There is room for foreigner workers there, it’s just something I was never interested in.

 

Q: How does the work culture differ from Canada? Do you have any tips for expats doing business in Thailand?

A: Be patient. “Thai time” means what you think it does – things happen when they happen. Don’t get confident about a deal until it’s signed. Thai people are incredibly polite, and you may wind up feeling “led on” when everything seems positive and then comes up bupkis. Roll with it.


Thai people are very interested in change and innovation. Their new Smart Visa is one aspect of this, and their authorities recently met with the creator of Ethereum, a cryptocurrency platform. They do flip-flop now and again though, it is what it is.
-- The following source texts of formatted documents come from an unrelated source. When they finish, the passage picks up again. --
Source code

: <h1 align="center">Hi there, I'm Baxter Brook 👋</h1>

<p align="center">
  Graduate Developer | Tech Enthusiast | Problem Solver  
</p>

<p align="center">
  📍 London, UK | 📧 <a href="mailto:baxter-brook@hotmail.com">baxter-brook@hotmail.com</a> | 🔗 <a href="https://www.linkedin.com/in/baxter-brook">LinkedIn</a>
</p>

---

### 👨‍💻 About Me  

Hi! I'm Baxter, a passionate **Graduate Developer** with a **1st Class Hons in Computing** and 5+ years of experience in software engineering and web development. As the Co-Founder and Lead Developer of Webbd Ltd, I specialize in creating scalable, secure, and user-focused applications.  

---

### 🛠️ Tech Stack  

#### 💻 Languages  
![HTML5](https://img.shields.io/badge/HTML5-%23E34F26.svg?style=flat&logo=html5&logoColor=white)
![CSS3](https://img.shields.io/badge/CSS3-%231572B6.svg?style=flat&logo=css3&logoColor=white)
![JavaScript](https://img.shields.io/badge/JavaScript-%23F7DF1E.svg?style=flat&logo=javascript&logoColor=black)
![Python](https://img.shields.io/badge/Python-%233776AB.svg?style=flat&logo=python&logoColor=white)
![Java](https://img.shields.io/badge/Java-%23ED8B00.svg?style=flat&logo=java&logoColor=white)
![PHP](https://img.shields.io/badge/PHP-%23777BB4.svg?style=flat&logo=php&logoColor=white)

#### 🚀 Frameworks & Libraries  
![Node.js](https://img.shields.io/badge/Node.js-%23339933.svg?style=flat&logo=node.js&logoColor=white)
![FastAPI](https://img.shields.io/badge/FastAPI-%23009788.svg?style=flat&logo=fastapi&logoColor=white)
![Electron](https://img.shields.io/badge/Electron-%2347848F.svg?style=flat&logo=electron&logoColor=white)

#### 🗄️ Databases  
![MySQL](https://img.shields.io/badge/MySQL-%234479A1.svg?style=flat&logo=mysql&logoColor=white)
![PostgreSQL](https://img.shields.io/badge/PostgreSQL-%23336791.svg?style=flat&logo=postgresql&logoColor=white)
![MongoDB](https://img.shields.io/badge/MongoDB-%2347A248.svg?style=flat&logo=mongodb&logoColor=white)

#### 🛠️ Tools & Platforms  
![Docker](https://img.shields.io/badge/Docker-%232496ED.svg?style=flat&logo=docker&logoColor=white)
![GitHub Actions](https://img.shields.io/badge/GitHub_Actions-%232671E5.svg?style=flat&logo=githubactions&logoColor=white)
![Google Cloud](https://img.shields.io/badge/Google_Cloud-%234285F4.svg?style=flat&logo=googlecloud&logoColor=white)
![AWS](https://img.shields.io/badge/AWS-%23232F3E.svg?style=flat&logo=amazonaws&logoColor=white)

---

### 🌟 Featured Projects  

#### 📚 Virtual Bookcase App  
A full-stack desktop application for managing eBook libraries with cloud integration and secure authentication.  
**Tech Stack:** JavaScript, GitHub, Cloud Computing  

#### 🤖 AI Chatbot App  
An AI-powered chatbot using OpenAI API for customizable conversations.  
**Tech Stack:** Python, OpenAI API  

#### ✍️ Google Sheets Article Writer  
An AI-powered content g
All in all, the heart of all Thais are entrepreneurial – and there’s opportunity in that.

 

Family and children in Thailand

 

Q: Did your spouse or partner have problems adjusting to their new home? Do you think there are any specific challenges for a trailing spouse?

A: This is another topic I tackle on my blog – nomadic family life. The kids won’t have a problem adapting for too long before it becomes the new normal, and one day soon I’ll know this first-hand – I’ve been up on my research because I don’t think I’ll lose the urge to travel after I have kids.
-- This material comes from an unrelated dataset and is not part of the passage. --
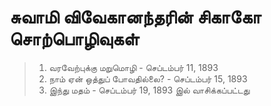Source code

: # சுவாமி விவேகானந்தரின் சிகாகோ சொற்பொழிவுகள்
> 1. வரவேற்புக்கு மறுமொழி - செப்டம்பர் 11, 1893
> 2. நாம் ஏன் ஒத்துப் போவதில்லை? - செப்டம்பர் 15, 1893
> 3. இந்து மதம் - செப்டம்பர் 19, 1893 இல் வாசிக்கப்பட்டது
If adjustment is difficult, move to Nimmanhaemin. It feels Western, and it has so many foreigners you may forget where you are. And make sure your spouse is living clean and healthy. As mentioned earlier, moods are everything when you’re being bombarded with new, unfamiliar experiences.
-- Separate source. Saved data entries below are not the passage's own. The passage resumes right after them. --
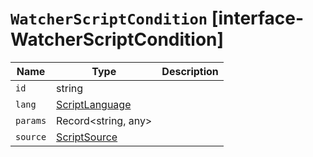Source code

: # `WatcherScriptCondition` [interface-WatcherScriptCondition]

| Name | Type | Description |
| - | - | - |
| `id` | string | &nbsp; |
| `lang` | [ScriptLanguage](./ScriptLanguage.md) | &nbsp; |
| `params` | Record<string, any> | &nbsp; |
| `source` | [ScriptSource](./ScriptSource.md) | &nbsp; |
And lastly, be patient. No ultimatums. Your marriage is more important and if you soil the first experience, you’ve probably soiled them all. Never attach negativity to travel, that will bite you for all time.


I travel with my wife frequently. She loves the outdoors and exploring but some days we feel its best we take a day off, stay inside, or enjoy the swimming pool.


At the slightest hint that mental and emotional batteries need recharging, allow them to do that in a way that is best suited for your partner. And be ready to make sacrifices from time to time. It’s not your show.

 

Q: Did your children settle in easily? What were the biggest challenges for your children during the move?

A: I don’t have kids yet, but I’ve been told that their sense of home gets transferred from a brick and mortar building to “wherever mommy and daddy are” – or their favorite stuffed animal.


Don’t let them over-accumulate possessions, keep them healthy and happy, and consider sending them to a local school for foreigners. I’ve outlined a few of those on Hobo with a Laptop as well.


And don’t skimp on purchases for anything that touch their skin or mouths, like toys for toddlers and dishes. Many of these products are imported from China and they often have unsafe levels of lead in them. Be mindful of lead and chemicals like BPA.

 

Q: What are the schools like, any particular suggestions?

A: I’ve only heard positive things about the following schools I list on my blog:

  • Wichai Wittaya Bilingual School

  • American Pacific International School

  • Prem Tinsulanonda International School

I’ve met parents with kids at all of these schools, and these are all referred by real humans I’ve met along my way.

 

And finally…

 

Q: Is there any other advice you would like to offer new expat arrivals?

A: Venture outside the Nimman bubble often, have an emergency fund, mind your health, and take time to experience the culture on your own terms; take a cooking class, or self-defence, or a language course, and take part in local festivities like Songkran. Support local businesses and visit the North Gate Jazz Club, if it’s still there.


Don’t ride the elephants, visit a refuge and bathe them instead. Don’t support businesses that promote drugged-up tigers. Do your research to ensure that you’re not harming any living thing with how you choose to spend your money and you won’t feel guilty later in life.


Thanks for reading this far and sincere best of luck, fellow hobo.